Pet’s eyes softened with deep sympathy; and coming over, she said, earnestly: “I am so sorry for you. How long is it since she died?”

“It is seven years since we lost her; she was two years old then. I do not know whether she is living or dead. Oh, Rita! Rita!” cried the woman, passionately, while her whole frame shook with the violence of emotion.

No tear fell, no sob shook her breast, but words can never describe the utter agony of that despairing cry.

There were tears in Pet’s eyes now – in those flashing, mocking, defying eyes; and in silent sympathy she took the woman’s hand in her own little brown fingers, and softly began caressing it.

“It was in London we lost her – in the great, vast city of London. I was out with her, one day, and seeing a vast crowd at the corner of the street, I went over, holding my little Marguerite by the hand, to see what was the matter. The crowd increased; we were wedged in, and could not extricate ourselves.
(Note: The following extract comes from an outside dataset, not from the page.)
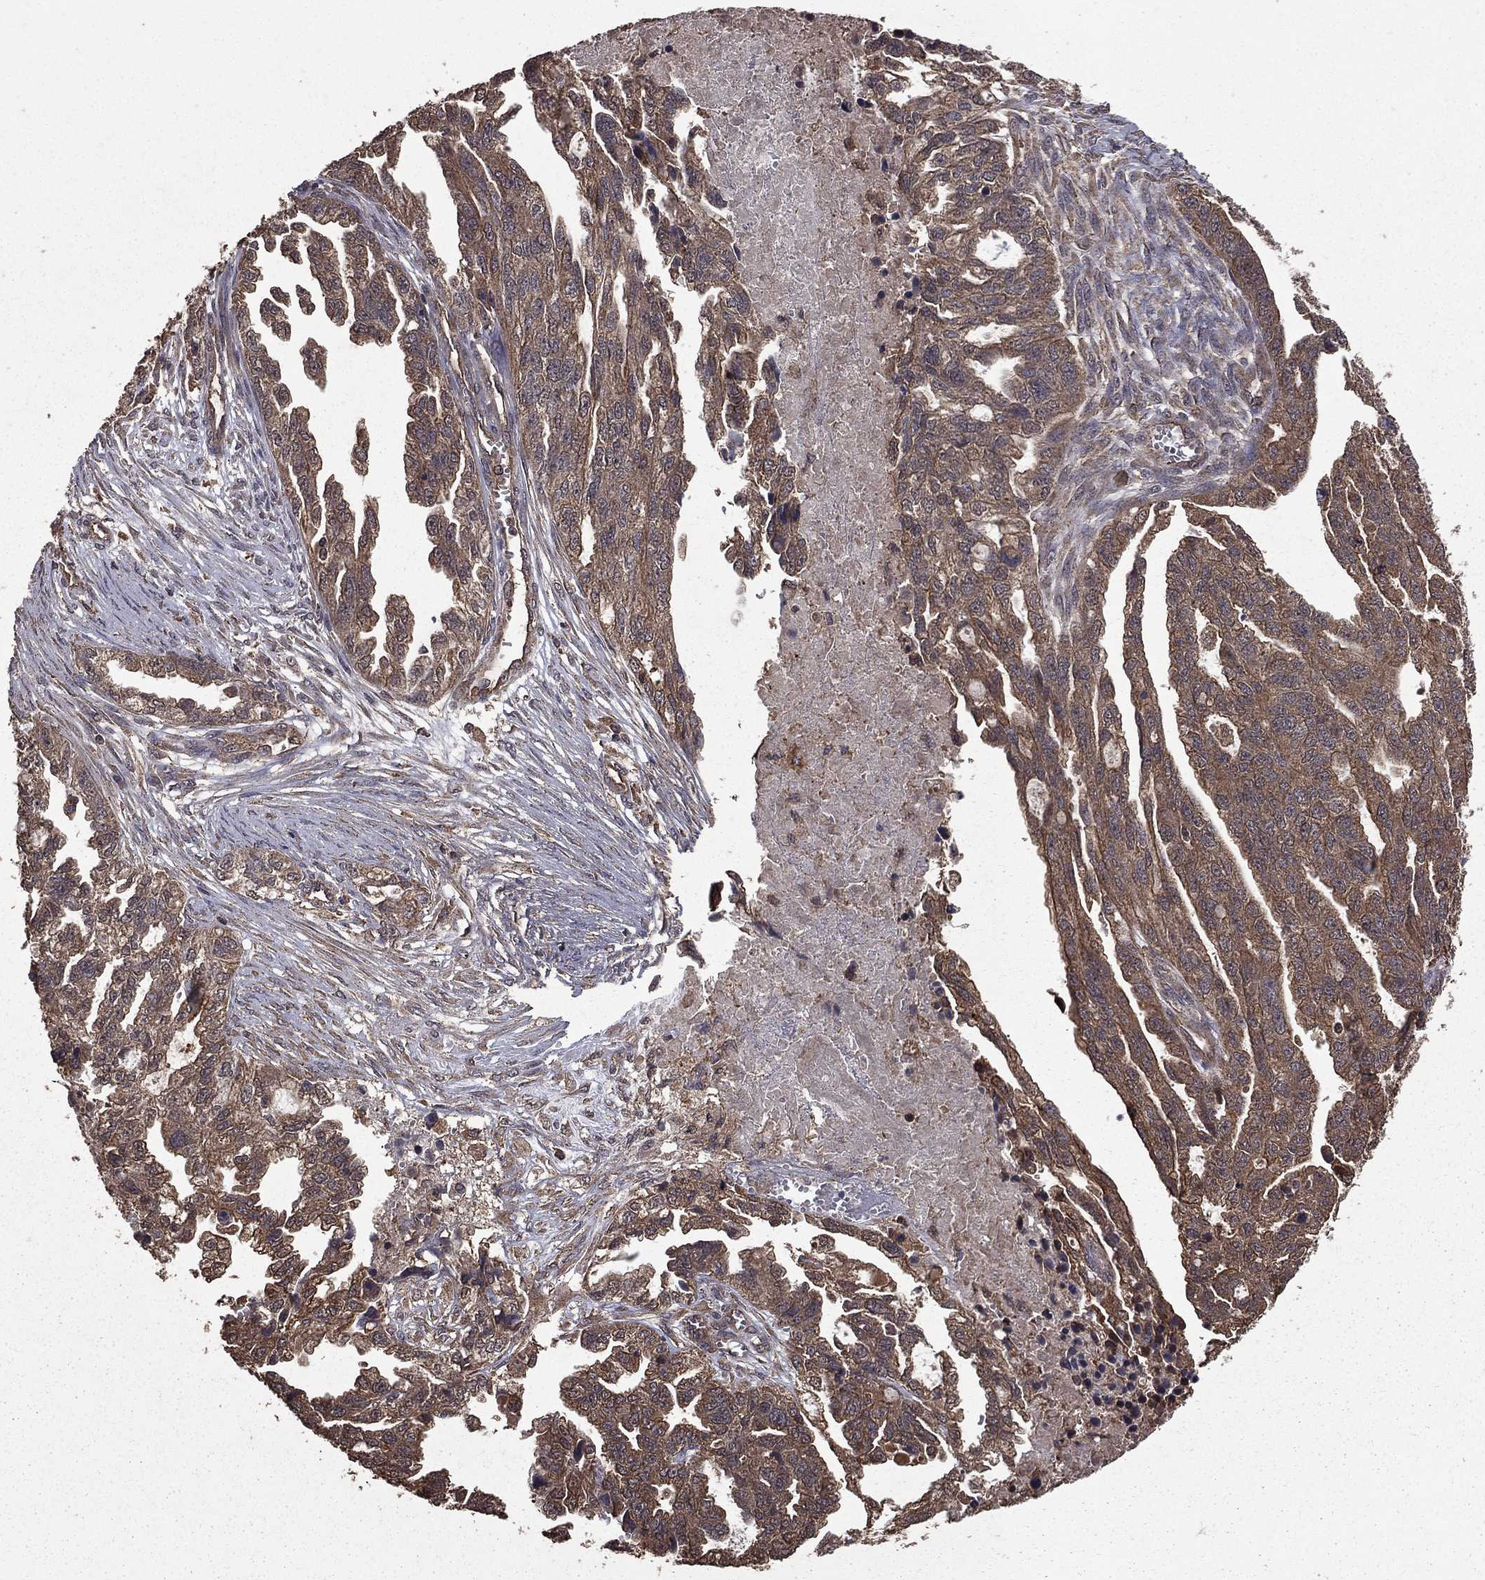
{"staining": {"intensity": "weak", "quantity": ">75%", "location": "cytoplasmic/membranous"}, "tissue": "ovarian cancer", "cell_type": "Tumor cells", "image_type": "cancer", "snomed": [{"axis": "morphology", "description": "Cystadenocarcinoma, serous, NOS"}, {"axis": "topography", "description": "Ovary"}], "caption": "An immunohistochemistry image of tumor tissue is shown. Protein staining in brown labels weak cytoplasmic/membranous positivity in ovarian serous cystadenocarcinoma within tumor cells. The staining was performed using DAB (3,3'-diaminobenzidine), with brown indicating positive protein expression. Nuclei are stained blue with hematoxylin.", "gene": "BIRC6", "patient": {"sex": "female", "age": 51}}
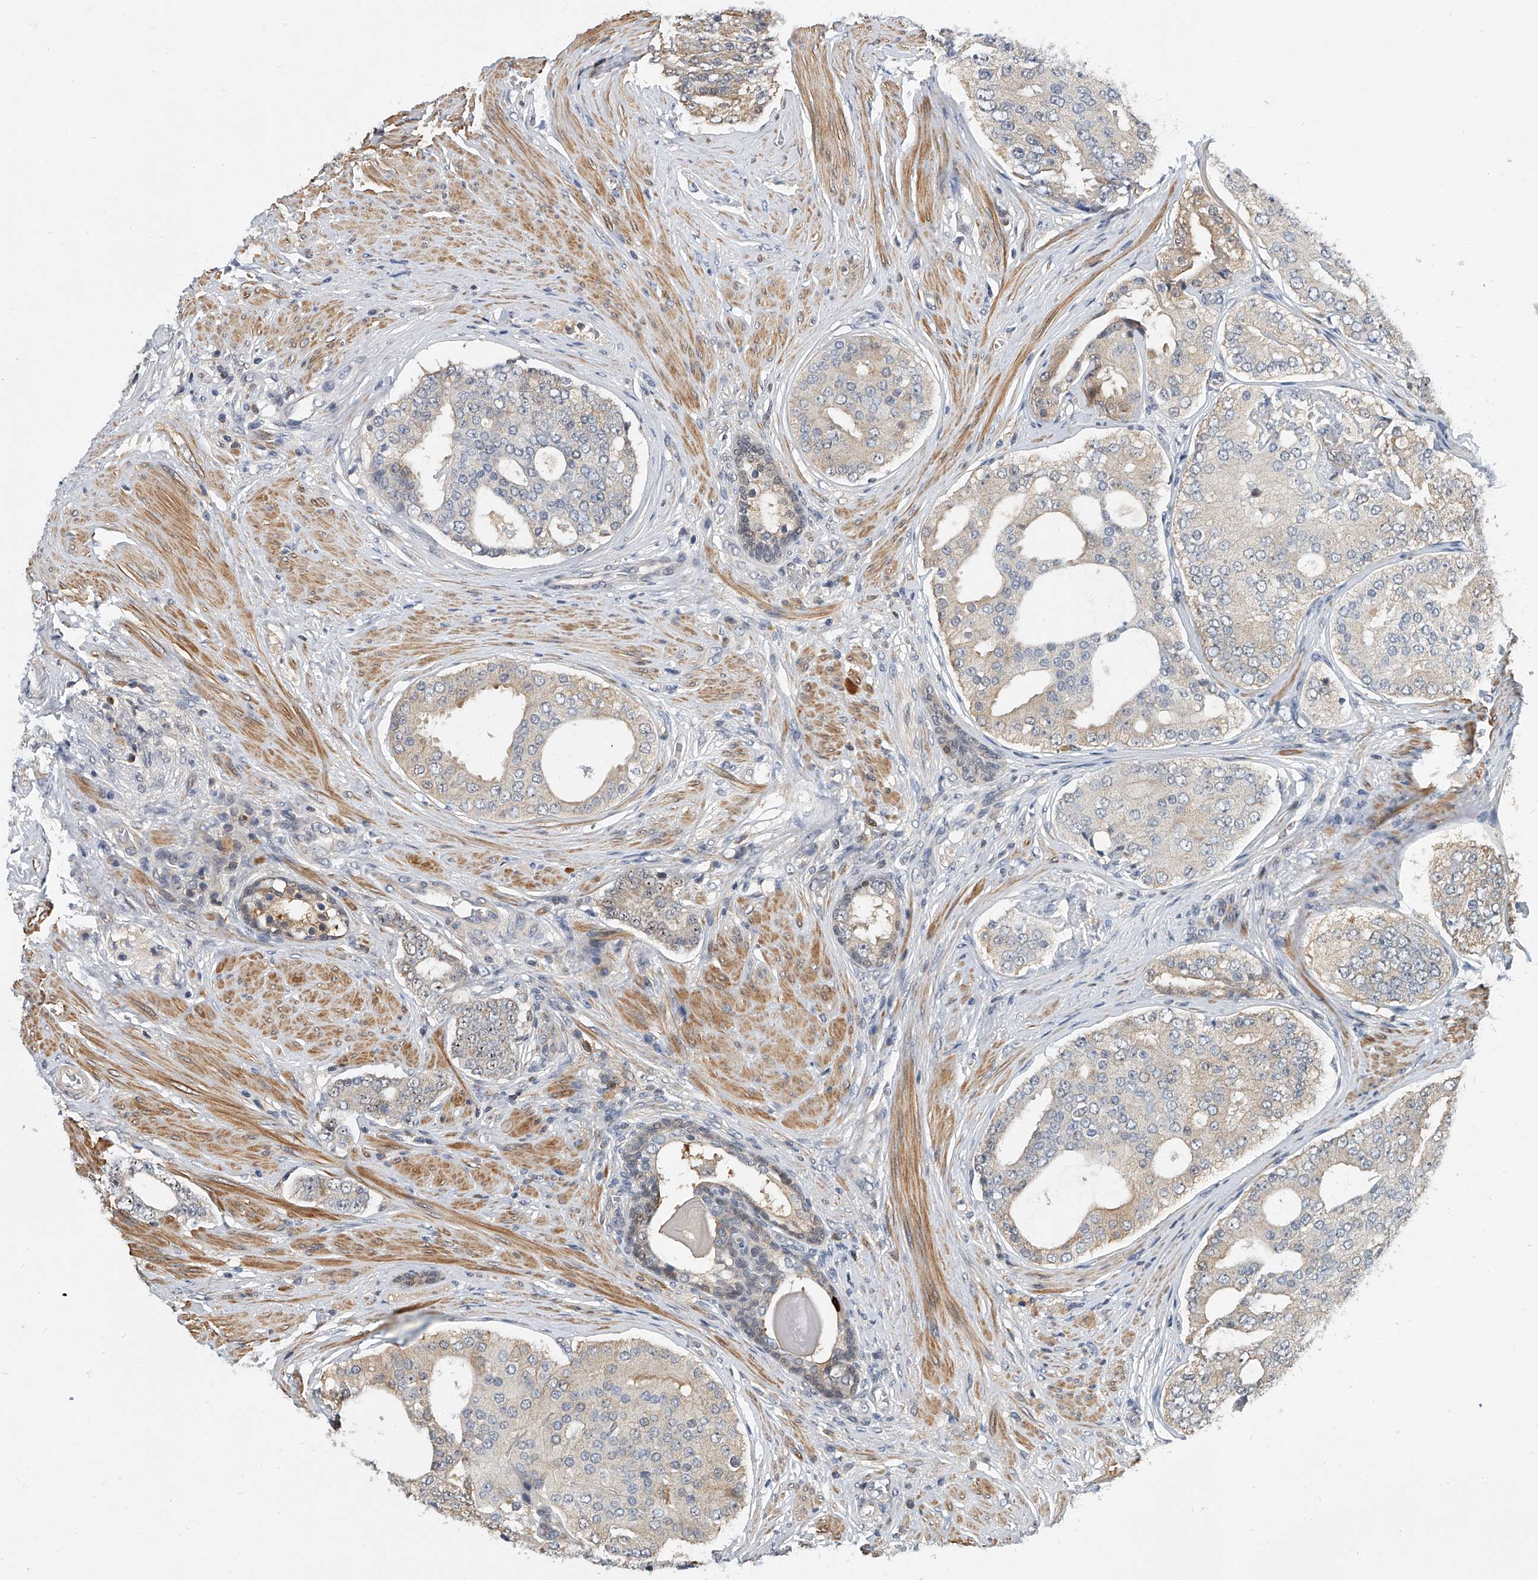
{"staining": {"intensity": "weak", "quantity": "<25%", "location": "cytoplasmic/membranous,nuclear"}, "tissue": "prostate cancer", "cell_type": "Tumor cells", "image_type": "cancer", "snomed": [{"axis": "morphology", "description": "Adenocarcinoma, High grade"}, {"axis": "topography", "description": "Prostate"}], "caption": "This micrograph is of prostate cancer stained with immunohistochemistry (IHC) to label a protein in brown with the nuclei are counter-stained blue. There is no staining in tumor cells.", "gene": "CD200", "patient": {"sex": "male", "age": 56}}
Suddenly some one gave her a pull; her little hand relaxed its hold; I heard her cry out; and shrieking madly, I burst from the crowd in search of her; but she was gone. I rushed shrieking through the streets until they arrested me as a lunatic, and carried me off. For a long, long time after, I remember nothing. My husband found me out, and took charge of me; but we never heard of our child after that. I nearly went mad. I was mad for a time; but it has passed. Since that day, we never heard of Rita. I heard them say she was stolen for her extraordinary beauty; but, living or dead, I feel she is forever lost to me – forever lost – forever lost!”

She struck her bosom with her hand, and rocked back and forward, while her wild, black eyes gazed steadily before her with that same rigid look of changeless despair.

“I loved her better than anything in earth or heaven, except her father – my heart was wrapped up in hers – she was the dearest part of myself; and, since I lost her, life has been a mockery – worse than a mockery to me. Girl!” she said, looking up suddenly and fiercely, “never love! Try to escape woman’s doom of loving and losing, and of living on, when death is the greatest blessing God can send you. Never love! Tear your heart out and throw it in the flames sooner than love and live to know your golden idol is an image of worthless clay. Girl, remember!” and she sprung to her feet, her eyes blazing with a maniac light, and grasped Pet so fiercely by the arm that she was forced to stifle a cry of pain, “never love – never love! Take a dagger and send your soul to eternity sooner!”

She flung Pet from her with a violence that sent her reeling against the wall, and darted from the room.